Markets Expect Stimulus From The Union Budget

Markets were tested to the limit this fortnight. The benchmark BSE Sensex gave up the coveted 40,000 level and traded down by 3 per cent, losing close to 1,200 points last fortnight. But what the numbers do not tell you is the story of resilience. As we go to the press, the markets have recovered on the back of global cues. Also, the expectations of triggers from the upcoming Union budget is keeping investors on the sidelines, thereby helping the bears

Tumultuous trading in the equity markets led to Sensex slipping down by 3.03 per cent, while Nifty dipped by 3.28 per cent during the fortnight. The downtrend was broad-based as mid-cap and small-cap stocks also found themselves in the grip of bears. The BSE Mid-cap index was down by 4.53 per cent and Small-cap index lost more ground and dipped by 5.53 per cent, during the fortnight. Sectorally, auto, banks and realty sectors experienced selling pressure due to concerns around defaults by NBFCs. Also, the action against some real estate builders caused the BSE Realty index to dip close to 7 per cent during the fortnight. The BSE Auto index lost by 5.70 per cent and Bankex lost 4.17 per cent, while BSE FMCG and Metal indices were down more than 2 per cent each.

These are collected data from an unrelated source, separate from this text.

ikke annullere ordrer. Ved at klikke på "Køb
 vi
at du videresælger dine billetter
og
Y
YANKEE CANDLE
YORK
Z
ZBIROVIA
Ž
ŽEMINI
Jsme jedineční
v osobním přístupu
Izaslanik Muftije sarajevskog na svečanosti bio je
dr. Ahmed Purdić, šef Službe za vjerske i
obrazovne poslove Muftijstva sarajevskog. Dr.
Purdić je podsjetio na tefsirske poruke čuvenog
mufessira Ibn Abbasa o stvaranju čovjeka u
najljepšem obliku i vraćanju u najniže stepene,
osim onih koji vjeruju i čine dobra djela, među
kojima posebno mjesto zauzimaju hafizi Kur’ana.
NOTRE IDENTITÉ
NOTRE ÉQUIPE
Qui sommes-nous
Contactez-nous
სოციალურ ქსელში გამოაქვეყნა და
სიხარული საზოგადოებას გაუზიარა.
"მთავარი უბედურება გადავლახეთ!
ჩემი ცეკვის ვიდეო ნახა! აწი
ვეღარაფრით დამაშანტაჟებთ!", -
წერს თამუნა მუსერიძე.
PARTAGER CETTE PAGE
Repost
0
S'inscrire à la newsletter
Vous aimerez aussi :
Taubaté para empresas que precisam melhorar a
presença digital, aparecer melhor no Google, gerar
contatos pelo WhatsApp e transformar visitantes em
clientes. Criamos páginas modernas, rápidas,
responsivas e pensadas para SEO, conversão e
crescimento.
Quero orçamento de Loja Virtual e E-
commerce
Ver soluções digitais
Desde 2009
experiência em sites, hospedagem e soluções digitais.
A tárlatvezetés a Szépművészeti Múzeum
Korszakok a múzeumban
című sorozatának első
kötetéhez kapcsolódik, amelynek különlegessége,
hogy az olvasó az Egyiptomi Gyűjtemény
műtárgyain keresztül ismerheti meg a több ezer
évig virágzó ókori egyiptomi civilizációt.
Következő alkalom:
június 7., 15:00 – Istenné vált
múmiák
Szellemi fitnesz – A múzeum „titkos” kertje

With the US President Donald Trump attempting to mend his ways and trying to enter into a deal with China rather alienate it, the international markets headed towards the path of recovery on June 18 with major indices like Dow Jones and Nasdaq moving up by a per cent. The Nasdaq gained the most and was up by 8.47 per cent, followed by Dow Jones and S&P 500, which were up by 6.63 per cent and 6.31 per cent, respectively, during the fortnight. Similarly, the European indices were upbeat. The UK’s FTSE 100 was up by 3.59 per cent, while the German DAX and the French CAC 40 gained by 4.57 per cent and 5.12 per cent, respectively. The Asian markets also reacted positively following hopes of a revival of trade negotiations between the US and China. The Hang Seng gained by 2.25 per cent, while the Japanese Nikkei gained 2.75 per cent and the Shanghai Composite was flat, during the fortnight.

Trading by institutional investors was lacklustre during the fortnight, with low volume participation by both foreign institutional investors (FIIs) and domestic institutional investors (DIIs). Incidentally, both FIIs and DIIs were net buyers, albeit with low volumes. FIIs were net buyers to the tune of Rs. 1,010.55 crore, while DIIs were net buyers to the tune of Rs. 372.09 crore during the fortnight.



The optimism around the hope that the US and China will resolve their trade difference amicably and OPEC and Middle-East nations will find ways to diffuse the tension in the Strait of Hormuz has fuelled rallies in the global markets. The same is expected to help investor sentiments in the Indian equity markets. Also, as the industry forums and corporate India voice their concerns with the government during the pre-budget meeting, the market will look at Prime Minister Narendra Modi’s first budget in his second innings at the PMO as a major event. The markets are expected to remain in a wait-and-watch mode and take direction from the budget.